Extract every line of the records below that contains the string "تابعونا", copying each one in full.

**** Records ****

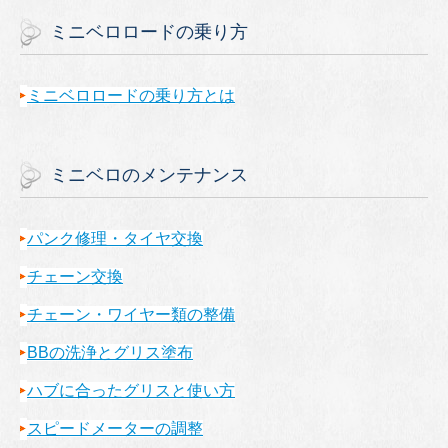
ミニベロロードの乗り方
ミニベロロードの乗り方とは
ミニベロのメンテナンス
パンク修理・タイヤ交換
チェーン交換
チェーン・ワイヤー類の整備
BBの洗浄とグリス塗布
ハブに合ったグリスと使い方
スピードメーターの調整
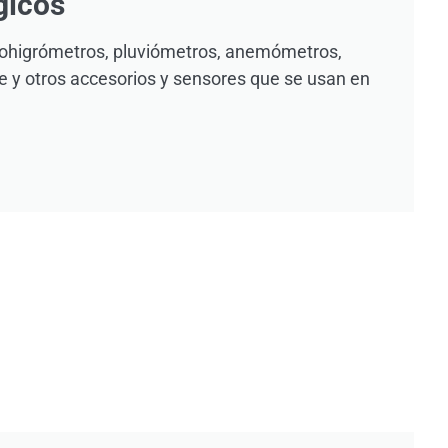
gicos
ohigrómetros, pluviómetros, anemómetros,
e y otros accesorios y sensores que se usan en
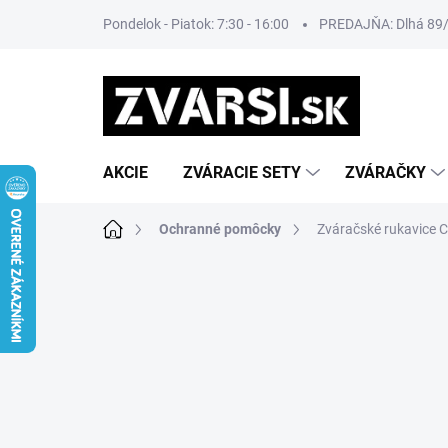
Prejsť
Pondelok - Piatok: 7:30 - 16:00
PREDAJŇA: Dlhá 89/8
na
obsah
AKCIE
ZVÁRACIE SETY
ZVÁRAČKY
Domov
Ochranné pomôcky
Zváračské rukavice C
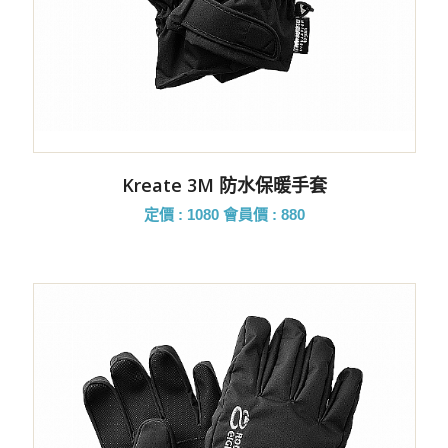
Kreate 3M 防水保暖手套
定價 : 1080
會員價 : 880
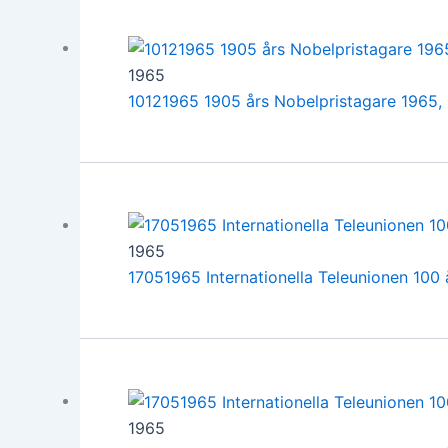
1965
10121965 1905 års Nobelpristagare 1965,
1965
17051965 Internationella Teleunionen 100
1965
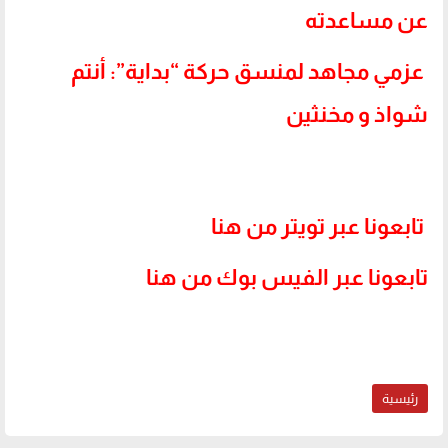
عن مساعدته
عزمي مجاهد لمنسق حركة “بداية”: أنتم
شواذ و مخنثين
تابعونا عبر تويتر من هنا
تابعونا عبر الفيس بوك من هنا
رئيسية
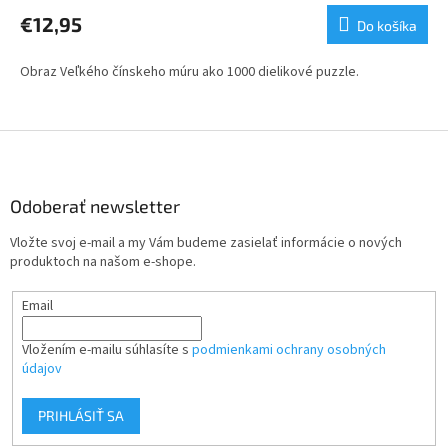
€12,95
Do košíka
Obraz Veľkého čínskeho múru ako 1000 dielikové puzzle.
Z
á
p
ä
Odoberať newsletter
t
Vložte svoj e-mail a my Vám budeme zasielať informácie o nových
i
produktoch na našom e-shope.
e
Email
Vložením e-mailu súhlasíte s
podmienkami ochrany osobných
údajov
PRIHLÁSIŤ SA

****

* **Answer space**:
تابعونا عبر تويتر من هنا
تابعونا عبر الفيس بوك من هنا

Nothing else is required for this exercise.